__Work instruction__
Copy out, in full, each of the lines below that contains the string "axis". Only matches with the same capitalization count.

__Exercise inputs__
***

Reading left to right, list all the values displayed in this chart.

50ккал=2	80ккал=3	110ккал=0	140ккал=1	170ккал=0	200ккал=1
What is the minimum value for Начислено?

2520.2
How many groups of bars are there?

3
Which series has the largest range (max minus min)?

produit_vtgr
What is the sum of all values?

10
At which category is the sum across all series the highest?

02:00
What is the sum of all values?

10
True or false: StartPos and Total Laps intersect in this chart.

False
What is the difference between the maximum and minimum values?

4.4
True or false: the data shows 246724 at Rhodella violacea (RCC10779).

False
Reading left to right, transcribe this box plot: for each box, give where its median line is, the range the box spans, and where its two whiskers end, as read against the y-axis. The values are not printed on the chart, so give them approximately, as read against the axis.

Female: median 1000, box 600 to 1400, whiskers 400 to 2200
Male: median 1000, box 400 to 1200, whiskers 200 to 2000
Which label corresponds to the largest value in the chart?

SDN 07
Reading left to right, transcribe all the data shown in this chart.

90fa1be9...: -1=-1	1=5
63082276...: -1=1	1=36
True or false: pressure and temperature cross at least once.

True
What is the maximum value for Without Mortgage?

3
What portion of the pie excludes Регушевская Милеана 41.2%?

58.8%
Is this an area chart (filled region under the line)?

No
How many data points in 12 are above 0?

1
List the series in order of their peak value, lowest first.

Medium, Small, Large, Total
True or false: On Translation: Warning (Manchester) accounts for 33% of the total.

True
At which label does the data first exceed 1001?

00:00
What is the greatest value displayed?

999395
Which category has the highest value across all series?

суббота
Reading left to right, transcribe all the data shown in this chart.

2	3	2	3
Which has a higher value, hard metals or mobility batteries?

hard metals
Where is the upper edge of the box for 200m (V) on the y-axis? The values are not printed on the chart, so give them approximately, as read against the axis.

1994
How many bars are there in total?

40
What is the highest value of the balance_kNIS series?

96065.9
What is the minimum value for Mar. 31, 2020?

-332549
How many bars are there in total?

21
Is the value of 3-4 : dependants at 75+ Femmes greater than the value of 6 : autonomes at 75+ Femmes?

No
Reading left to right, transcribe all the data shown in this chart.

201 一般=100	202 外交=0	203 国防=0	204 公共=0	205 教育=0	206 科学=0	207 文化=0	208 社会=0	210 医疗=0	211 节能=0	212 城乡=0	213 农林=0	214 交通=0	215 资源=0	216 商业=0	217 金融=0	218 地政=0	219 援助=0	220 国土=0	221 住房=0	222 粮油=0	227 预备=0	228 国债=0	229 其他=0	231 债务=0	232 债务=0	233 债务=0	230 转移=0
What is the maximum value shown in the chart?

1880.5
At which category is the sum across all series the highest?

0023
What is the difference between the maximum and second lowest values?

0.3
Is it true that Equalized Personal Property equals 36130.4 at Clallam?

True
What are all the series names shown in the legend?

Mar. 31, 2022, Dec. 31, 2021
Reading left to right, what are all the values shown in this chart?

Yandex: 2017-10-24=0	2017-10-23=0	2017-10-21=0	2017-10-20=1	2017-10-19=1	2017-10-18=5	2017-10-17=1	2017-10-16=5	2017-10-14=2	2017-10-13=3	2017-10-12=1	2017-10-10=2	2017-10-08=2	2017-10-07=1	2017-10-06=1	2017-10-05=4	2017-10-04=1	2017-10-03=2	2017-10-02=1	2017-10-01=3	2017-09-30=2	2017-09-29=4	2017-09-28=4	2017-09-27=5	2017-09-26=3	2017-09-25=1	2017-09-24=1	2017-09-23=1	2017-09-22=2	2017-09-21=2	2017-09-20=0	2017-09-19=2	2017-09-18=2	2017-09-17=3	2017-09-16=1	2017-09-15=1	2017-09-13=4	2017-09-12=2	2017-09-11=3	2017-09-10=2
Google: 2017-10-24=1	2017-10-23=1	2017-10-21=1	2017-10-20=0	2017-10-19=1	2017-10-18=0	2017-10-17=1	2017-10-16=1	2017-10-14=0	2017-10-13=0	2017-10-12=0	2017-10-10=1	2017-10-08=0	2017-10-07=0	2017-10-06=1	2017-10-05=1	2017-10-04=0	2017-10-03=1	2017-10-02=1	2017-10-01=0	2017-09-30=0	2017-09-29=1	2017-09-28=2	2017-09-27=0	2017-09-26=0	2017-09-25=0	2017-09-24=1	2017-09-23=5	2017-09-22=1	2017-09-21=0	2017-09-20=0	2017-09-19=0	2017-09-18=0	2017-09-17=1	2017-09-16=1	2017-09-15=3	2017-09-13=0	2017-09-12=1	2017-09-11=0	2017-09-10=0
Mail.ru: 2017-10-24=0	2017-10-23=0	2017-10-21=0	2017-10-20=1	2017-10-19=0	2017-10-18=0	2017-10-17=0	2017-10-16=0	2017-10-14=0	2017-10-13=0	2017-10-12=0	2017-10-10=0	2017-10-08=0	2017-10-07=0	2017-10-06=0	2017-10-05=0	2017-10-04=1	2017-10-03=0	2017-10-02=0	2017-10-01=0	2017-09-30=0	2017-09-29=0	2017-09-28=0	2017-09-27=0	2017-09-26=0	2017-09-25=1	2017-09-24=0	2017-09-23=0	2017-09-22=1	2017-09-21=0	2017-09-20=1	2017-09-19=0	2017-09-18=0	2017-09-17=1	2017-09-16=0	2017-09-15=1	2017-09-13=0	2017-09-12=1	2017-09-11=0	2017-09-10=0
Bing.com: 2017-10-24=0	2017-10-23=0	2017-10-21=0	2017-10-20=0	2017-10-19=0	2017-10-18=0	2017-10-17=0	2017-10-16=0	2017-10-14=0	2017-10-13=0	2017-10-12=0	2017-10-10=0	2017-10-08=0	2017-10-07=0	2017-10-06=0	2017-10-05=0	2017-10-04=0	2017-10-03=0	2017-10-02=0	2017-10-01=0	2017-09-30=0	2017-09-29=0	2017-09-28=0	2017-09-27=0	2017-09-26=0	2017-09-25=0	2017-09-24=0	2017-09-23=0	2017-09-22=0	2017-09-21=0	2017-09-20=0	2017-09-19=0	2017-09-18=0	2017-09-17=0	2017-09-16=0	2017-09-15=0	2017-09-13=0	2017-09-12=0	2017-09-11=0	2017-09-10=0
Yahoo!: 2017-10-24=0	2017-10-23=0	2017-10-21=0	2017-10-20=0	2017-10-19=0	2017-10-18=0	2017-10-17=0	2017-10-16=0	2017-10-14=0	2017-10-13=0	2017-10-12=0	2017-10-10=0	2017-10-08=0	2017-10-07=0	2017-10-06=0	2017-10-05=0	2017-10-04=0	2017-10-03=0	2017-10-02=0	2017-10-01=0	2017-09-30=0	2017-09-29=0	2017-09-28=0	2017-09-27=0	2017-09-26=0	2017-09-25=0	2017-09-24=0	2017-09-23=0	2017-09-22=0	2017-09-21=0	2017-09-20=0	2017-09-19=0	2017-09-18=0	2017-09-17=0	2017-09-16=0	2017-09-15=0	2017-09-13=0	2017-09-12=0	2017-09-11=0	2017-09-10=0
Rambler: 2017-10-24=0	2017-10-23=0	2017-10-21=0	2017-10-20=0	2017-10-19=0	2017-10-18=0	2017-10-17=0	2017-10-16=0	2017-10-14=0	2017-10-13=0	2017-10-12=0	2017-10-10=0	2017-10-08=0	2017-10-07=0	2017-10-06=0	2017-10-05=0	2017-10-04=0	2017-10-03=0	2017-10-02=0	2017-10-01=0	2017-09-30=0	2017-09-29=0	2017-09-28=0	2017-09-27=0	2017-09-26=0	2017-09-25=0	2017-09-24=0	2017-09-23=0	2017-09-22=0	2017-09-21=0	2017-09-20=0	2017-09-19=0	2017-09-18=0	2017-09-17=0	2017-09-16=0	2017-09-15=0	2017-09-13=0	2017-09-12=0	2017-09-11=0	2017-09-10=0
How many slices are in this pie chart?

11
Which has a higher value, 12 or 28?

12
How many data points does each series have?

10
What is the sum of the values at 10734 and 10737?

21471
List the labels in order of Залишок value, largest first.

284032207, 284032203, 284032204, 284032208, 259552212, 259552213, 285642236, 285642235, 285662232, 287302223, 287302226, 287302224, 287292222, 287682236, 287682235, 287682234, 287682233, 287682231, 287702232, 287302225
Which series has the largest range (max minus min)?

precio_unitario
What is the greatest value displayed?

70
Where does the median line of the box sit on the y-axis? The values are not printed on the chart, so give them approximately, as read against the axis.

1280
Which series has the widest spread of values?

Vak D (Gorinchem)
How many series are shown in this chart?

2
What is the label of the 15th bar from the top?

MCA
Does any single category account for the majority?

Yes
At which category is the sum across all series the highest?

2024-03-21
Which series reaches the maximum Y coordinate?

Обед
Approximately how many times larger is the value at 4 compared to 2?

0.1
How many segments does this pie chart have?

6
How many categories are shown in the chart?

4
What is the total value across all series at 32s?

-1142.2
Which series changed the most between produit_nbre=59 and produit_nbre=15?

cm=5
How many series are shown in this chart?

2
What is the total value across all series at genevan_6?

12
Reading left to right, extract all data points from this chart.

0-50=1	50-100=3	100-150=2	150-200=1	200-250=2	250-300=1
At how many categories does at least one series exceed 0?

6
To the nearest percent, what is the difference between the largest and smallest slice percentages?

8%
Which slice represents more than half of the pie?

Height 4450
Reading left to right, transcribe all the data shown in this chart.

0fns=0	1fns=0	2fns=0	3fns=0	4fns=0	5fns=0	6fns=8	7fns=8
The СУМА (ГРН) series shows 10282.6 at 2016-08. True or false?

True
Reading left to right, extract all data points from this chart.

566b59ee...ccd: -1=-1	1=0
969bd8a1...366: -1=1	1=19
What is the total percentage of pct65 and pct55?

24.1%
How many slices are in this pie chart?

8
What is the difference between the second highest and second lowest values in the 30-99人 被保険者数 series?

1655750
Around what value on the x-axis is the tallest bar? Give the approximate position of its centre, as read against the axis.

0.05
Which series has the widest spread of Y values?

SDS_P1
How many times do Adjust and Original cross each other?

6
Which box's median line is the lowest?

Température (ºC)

***

__Response__
Reading left to right, transcribe this box plot: for each box, give where its median line is, the range the box spans, and where its two whiskers end, as read against the y-axis. The values are not printed on the chart, so give them approximately, as read against the axis.
Where is the upper edge of the box for 200m (V) on the y-axis? The values are not printed on the chart, so give them approximately, as read against the axis.
Where does the median line of the box sit on the y-axis? The values are not printed on the chart, so give them approximately, as read against the axis.
Around what value on the x-axis is the tallest bar? Give the approximate position of its centre, as read against the axis.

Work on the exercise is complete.